Крейслер уразумел, что это всего лишь эффект замаскированного вогнутого зеркала, и рассердился, как сердится всякий, когда чудо, в которое он было поверил, внезапно оказывается простым фокусом. Человеку куда более приятно состояние глубочайшего ужаса, чем естественное объяснение того, что показалось ему призрачным; он отнюдь не хочет больше мириться со здешним миром; он требует, чтобы ему показали нечто из другого мира, нечто потустороннее, отнюдь не нуждающееся в осязаемости и телесности, дабы представиться его очам в виде некоего откровения.

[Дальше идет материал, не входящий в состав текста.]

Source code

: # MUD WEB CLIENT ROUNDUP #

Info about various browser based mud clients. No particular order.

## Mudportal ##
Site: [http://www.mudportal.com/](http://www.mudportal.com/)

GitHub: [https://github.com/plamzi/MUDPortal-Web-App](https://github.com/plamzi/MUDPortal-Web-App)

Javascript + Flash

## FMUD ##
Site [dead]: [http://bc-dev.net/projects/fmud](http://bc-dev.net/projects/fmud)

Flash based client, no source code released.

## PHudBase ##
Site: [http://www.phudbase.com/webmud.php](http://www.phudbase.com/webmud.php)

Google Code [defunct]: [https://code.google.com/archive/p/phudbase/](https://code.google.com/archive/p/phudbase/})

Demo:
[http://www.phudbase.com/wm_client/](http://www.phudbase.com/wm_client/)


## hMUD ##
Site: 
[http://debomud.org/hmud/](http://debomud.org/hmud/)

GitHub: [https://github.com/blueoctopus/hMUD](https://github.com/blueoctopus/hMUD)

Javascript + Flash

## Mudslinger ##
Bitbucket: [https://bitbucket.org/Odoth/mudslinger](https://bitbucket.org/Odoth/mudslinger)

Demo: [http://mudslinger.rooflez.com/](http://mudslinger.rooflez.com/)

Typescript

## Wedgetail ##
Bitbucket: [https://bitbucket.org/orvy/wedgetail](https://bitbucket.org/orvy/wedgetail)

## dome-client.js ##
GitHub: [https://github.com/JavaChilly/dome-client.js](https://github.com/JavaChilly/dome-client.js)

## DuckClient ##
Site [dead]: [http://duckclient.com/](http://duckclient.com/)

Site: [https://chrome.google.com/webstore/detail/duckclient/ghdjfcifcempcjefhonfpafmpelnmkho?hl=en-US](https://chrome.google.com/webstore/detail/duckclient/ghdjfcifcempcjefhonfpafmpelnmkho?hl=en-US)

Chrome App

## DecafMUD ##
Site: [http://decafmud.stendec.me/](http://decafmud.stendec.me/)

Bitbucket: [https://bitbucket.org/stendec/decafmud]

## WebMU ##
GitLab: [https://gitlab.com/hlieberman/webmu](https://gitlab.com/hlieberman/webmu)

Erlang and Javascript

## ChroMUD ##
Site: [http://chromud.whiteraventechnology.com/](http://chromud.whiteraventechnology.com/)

– Я не могу, – заговорил Крейслер, – я все-таки никак не могу, маэстро, постичь вашей странной склонности к подобного рода дурачествам. Вы готовите чудо, как ловкий кулинар, из всяких острых ингредиентов и полагаете, что люди, фантазия которых ослабела и увяла, как желудок кутилы и гурмана, непременно должны будут несколько оживляться после подобного рода бесчинств. Нет ничего нелепее, чем, насмотревшись на подобного рода проклятые фокусы, которые способны ужаснуть нас до глубины души, узнать потом, что все это произошло самым естественным путем.

– Естественным! Естественным! – воскликнул маэстро Абрагам. – Как человек не лишенный известного разума, вы должны были бы понять, что ничто на свете не совершается естественным образом, решительно ничего! Или же вы полагаете, дражайший капельмейстер, что потому только, что мы посредством имеющихся в нашем распоряжении средств способны вызвать определенный эффект, то и таинственнейшая органическая причина подобного эффекта становится нам настолько ясной и очевидной, что как бы возникает перед нашими глазами? Вы ведь прежде с большим уважением относились к моим фокусам, хотя никогда и не видали того из них, который был как бы венцом моего искусства по этой части…

– Вы имеете в виду невидимую девушку? – осведомился Крейслер.

– Во всяком случае, – продолжал маэстро, – именно этот фокус – впрочем, это, пожалуй, несколько больше, чем просто фокус, – доказал бы вам, что простейшая, легчайшим образом рассчитываемая механика нередко вступает во взаимодействие с таинственнейшими чудесами природы и затем может вызвать последствия, которые должны будут оставаться необъяснимыми, даже самое это слово нужно будет применить здесь в самом буквальном смысле.

– Гм, – сказал Крейслер, – ежели вы действовали согласно общеизвестной теории звука да еще сумели ловко спрятать ваш аппарат, да еще к тому же имели под рукой хитрое, находчивое и изворотливое создание…

– О Кьяра! – воскликнул маэстро Абрагам, и слезы жемчужинами засверкали у него на глазах. – О Кьяра, сладостное мое, милое мое дитя!

Крейслер еще никогда не видел старика в таком глубоком волнении, ибо почтенный маэстро никогда не хотел уступать места в своей душе каким бы то ни было печалям и горестям, а всегда старался лишь высмеивать такого рода дела и обстоятельства.

– Ну что это еще за Кьяра? – спросил капельмейстер.

– Это, пожалуй, глупо, – сказал маэстро, улыбаясь, – это глупо, пожалуй, что я вам нынче должен показаться старым плаксивым болваном, но созвездья пожелали, чтобы я поведал вам одну историю из моей жизни, историю, о которой я так долго молчал. Идите сюда, Крейслер, взгляните на эту исполинскую книгу, – это самое замечательное изо всего, что у меня есть, наследство некоего искусника и волшебника по имени Северино, и вот теперь сижу я здесь и читаю об удивительнейших вещах и рассматриваю маленькую Кьяру, которая здесь изображена, и тут вы врываетесь ко мне, совершенно вне себя, и презрительно отзываетесь о моей магии в тот самый миг, когда я как раз погрузился в воспоминания о ее прекраснейшем чуде, которое было и моим в цветущие годы моей жизни!

– Ну расскажите только, – воскликнул Крейслер, – чтобы я немедленно смог зарыдать вместе с вами.